Emergency summit held over SA Aboriginal community closures

The presiding member of South Australia Aboriginal Lands Trust, Haydyn Bromley.

Leaders from remote Aboriginal communities in South Australia have held an emergency summit to try to stop funding cuts that could force the closure of their communities - a move they've labelled cultural genocide.

(Transcript from SBS World News Radio)

Leaders from remote Aboriginal communities in South Australia have held an emergency summit to try to stop funding cuts that could force the closure of their communities - a move they've labelled cultural genocide.

Representatives from every regional and remote community in the state are uniting to call for a long term bilateral funding agreement between federal and state governments.

Karen Ashford reports.

(Click on the audio tab above to hear the full report)

Community closures have already begun in Western Australia and South Australian communities fear they'll be next.

It follows the federal government's decision to end Municipal services funding on June 30.

The presiding member of South Australia Aboriginal Lands Trust, Haydyn Bromley describes it as a crisis.

"This summit is calling together leaders from all Aboriginal communities, they're all coming down to Port Augusta. We're meeting for a day and a half to discuss the crisis that we have. It's not even an impending crisis. It is a crisis. We know that in a little over three months' time, people are going to lose jobs. Aboriginal people who are employed are going to lose jobs and communities are going to shrink."

Mr Bromley says the commonwealth's suggestion that essential services can be maintained by accessing alternative funding sources, such as Indigenous Advancement Strategy grants, is no solution.

"They've said well you can apply for IAS funding, which is indigenous funding, to cover the gap - communities went out and applied for funding, including ALT (Aboriginal Lands Trust) as the umbrella organisation - no communities in South Australia were funded.

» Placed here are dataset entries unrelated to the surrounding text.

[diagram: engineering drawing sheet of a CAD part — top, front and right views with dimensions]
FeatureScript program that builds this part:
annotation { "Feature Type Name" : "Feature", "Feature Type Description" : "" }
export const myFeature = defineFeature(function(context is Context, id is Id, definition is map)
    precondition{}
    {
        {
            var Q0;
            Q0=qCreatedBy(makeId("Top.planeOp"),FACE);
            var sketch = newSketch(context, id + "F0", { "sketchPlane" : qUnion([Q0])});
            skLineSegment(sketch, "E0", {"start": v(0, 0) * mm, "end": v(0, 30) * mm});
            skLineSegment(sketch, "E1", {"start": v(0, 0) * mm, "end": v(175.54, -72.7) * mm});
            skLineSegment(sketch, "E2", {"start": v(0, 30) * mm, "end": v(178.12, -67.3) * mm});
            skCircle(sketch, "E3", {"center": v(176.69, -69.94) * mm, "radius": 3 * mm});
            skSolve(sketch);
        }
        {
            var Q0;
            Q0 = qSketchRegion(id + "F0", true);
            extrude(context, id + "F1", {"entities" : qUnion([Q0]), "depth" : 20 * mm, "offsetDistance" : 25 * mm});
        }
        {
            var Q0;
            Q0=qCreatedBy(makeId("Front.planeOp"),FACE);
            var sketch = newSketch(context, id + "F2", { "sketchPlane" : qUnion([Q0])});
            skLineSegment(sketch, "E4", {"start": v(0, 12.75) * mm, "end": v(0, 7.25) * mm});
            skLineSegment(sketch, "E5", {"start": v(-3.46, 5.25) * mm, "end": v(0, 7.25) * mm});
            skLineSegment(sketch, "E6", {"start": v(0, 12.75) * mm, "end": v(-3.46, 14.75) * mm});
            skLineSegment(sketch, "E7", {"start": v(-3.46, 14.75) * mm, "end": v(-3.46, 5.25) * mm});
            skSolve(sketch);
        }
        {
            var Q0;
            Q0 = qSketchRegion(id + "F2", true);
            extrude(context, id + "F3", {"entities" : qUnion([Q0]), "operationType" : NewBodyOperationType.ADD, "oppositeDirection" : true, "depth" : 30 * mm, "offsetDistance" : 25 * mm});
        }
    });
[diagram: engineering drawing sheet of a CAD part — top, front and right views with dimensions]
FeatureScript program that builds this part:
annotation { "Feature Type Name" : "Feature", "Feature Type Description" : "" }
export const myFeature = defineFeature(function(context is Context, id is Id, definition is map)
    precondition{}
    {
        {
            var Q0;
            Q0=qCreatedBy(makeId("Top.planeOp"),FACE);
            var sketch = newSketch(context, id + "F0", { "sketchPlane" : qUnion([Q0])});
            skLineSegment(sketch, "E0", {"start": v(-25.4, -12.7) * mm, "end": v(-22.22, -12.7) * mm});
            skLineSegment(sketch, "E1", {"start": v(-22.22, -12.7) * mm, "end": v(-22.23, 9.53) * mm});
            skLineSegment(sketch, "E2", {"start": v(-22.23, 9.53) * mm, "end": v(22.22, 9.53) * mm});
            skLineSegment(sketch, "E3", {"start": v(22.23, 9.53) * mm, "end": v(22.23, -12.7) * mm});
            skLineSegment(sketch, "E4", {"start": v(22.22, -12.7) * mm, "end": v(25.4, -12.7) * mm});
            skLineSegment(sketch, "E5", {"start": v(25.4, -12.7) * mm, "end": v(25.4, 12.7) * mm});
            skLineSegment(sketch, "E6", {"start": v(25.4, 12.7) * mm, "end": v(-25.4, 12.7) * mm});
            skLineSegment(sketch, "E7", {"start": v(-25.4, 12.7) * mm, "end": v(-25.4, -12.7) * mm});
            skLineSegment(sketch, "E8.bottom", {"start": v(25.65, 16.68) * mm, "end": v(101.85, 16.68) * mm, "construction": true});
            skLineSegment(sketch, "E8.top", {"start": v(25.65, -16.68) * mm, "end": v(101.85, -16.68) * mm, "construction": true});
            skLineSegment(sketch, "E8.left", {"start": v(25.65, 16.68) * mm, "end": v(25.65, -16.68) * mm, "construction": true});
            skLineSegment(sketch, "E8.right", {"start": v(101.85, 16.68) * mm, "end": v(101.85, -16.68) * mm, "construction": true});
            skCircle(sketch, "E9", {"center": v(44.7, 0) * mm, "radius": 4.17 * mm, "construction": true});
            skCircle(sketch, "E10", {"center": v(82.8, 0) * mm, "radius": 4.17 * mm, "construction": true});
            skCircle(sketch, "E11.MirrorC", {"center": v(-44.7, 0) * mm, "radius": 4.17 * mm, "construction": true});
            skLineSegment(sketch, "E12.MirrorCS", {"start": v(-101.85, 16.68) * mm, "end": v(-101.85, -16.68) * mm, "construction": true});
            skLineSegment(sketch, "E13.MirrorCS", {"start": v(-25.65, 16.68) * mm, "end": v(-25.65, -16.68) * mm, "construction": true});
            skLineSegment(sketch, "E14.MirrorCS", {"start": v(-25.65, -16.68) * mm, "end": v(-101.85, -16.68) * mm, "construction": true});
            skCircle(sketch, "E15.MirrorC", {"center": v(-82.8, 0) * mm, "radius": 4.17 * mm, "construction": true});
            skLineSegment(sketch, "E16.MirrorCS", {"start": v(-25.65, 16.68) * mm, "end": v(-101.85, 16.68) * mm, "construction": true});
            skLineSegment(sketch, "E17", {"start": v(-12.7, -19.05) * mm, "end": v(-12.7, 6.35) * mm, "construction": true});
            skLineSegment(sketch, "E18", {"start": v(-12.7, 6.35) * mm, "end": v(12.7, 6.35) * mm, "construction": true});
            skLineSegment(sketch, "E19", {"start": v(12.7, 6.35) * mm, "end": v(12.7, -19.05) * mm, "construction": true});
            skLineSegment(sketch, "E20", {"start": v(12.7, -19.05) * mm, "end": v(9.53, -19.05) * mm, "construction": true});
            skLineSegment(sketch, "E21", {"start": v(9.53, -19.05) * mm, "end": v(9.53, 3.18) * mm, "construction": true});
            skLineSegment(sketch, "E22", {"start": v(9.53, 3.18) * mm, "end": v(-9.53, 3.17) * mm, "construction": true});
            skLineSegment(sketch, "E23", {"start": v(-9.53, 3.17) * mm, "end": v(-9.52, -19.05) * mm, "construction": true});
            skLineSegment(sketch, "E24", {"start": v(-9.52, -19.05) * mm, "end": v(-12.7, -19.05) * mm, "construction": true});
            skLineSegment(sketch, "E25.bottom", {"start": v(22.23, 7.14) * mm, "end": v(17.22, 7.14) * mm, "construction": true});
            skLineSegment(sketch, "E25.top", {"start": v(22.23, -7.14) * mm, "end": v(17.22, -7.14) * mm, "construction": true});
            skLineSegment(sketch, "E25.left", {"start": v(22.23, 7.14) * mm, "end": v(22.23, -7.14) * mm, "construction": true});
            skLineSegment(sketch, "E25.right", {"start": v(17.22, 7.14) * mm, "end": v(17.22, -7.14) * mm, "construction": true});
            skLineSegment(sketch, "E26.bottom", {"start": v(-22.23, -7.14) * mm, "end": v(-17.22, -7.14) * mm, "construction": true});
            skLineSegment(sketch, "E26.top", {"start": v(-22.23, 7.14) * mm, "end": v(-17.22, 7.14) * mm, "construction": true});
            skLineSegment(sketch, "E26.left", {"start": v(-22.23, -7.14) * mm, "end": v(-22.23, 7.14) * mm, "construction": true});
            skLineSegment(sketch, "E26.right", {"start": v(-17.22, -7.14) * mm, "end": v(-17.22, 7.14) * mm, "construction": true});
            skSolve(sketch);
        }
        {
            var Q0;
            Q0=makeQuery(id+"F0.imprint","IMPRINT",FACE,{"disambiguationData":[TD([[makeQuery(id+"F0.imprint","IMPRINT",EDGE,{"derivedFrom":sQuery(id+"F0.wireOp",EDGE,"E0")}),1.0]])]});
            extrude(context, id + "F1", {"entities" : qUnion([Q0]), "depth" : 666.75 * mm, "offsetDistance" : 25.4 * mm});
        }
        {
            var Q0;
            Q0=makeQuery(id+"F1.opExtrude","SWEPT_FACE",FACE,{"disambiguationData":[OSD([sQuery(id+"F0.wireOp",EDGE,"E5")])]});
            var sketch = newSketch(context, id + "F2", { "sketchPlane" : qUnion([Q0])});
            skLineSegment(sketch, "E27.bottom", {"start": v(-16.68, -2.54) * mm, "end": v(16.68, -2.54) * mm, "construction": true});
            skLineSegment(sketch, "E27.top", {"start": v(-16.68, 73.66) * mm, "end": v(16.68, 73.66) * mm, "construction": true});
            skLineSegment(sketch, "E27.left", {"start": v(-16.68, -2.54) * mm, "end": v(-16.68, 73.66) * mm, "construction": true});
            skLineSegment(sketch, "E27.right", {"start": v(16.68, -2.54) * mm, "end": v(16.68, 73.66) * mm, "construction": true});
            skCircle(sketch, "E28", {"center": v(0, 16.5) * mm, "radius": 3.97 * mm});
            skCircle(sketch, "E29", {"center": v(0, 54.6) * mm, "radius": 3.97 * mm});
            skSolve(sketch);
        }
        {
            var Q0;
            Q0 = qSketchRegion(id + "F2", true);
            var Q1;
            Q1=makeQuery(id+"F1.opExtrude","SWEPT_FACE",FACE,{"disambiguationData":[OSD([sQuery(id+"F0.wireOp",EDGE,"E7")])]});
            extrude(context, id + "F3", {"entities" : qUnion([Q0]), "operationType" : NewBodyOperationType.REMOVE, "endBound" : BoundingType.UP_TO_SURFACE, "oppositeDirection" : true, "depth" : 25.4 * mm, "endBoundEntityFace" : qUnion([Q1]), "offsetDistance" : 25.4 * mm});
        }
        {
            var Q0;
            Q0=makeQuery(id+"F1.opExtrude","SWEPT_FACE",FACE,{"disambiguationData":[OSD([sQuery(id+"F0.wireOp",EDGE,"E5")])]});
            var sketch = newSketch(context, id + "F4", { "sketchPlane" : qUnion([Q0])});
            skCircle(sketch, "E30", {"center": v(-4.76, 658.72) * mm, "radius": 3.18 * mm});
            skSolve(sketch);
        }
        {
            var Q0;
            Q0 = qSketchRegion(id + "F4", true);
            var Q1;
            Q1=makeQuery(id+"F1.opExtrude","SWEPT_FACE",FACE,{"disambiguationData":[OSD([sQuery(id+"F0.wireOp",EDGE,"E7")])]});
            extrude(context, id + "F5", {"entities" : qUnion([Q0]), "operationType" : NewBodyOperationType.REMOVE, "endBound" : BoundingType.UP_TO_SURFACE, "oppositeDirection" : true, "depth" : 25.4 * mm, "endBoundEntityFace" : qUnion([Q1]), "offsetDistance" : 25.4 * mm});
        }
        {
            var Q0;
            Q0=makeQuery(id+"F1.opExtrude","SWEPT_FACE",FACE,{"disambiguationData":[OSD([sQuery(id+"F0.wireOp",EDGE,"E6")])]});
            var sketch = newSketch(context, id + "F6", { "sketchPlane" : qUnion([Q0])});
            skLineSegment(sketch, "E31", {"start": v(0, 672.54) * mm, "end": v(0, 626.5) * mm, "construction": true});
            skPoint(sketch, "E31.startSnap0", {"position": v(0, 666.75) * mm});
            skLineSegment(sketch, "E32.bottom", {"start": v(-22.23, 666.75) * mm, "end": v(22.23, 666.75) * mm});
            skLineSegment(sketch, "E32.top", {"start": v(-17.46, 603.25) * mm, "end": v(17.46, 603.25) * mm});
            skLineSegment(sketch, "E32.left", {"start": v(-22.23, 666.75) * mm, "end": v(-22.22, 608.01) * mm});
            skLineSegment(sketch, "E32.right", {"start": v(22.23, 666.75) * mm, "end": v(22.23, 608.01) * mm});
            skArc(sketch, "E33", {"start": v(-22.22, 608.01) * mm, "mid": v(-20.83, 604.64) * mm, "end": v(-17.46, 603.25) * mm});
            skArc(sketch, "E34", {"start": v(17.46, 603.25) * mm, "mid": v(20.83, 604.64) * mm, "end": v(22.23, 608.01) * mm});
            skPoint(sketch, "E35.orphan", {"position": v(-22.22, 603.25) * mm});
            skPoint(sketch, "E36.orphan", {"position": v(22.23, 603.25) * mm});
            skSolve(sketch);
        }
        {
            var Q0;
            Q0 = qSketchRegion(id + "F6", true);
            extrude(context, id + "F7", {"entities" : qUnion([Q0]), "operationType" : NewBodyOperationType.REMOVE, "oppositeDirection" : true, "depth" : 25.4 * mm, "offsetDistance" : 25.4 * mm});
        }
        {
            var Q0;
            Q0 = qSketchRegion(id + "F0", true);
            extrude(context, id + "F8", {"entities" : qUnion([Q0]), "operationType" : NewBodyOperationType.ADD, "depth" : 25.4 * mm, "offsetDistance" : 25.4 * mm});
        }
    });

Of the state's 30,000 Aboriginal citizens, about 10,000 live outside urban areas.

Without money for services such as water, sewerage, rubbish collection and electricity Mr Bromley fears people will be forced from their homes.

"Well you think about it - you've got a whole lot of people who are living on communities; all of a sudden they're lobbing on townships and wanting housing, they're wanting services. So we're going to end up with a new generation of displaced people, displaced Aboriginal South Australians and this will be a new generation of cultural genocide."

Leaders have staged a crisis meeting in Port Augusta to demand a bilateral funding guarantee from federal and state governments before the end of the financial year, just 12 weeks away.

Aboriginal Affairs Minister Kyam Maher agrees the impact would be devastating

"It would have impacts right across remote communities - it's not just APY Lands, it's communities like on the far west coast, Koonibba, that relies on some of this Municipal Services Funding to provide not just services but they also employ local people in communities to provide those services.

However Mr Maher says it's not the state government's responsibility to replace funding that's been cut by the Commonwealth.

"It's somewhere between $6 and 7 million a year for the APY Lands for these municipal services, we're hopeful that the federal government will continue to, as they have for the last half a century, fund these services (Q: They're saying they're not going to though) Well, we're in discussions with the federal government, I don't, it would be difficult for them to walk away from half a century of funding these things.

Mr Bromley says communities see that governments seem to be able to find money for city projects, but not for them.

"The refurbishment of places like Tarndanyangga Victoria Square cost $30 million or thereabouts. We're wanting not much more than that to fund our Aboriginal communities across the state."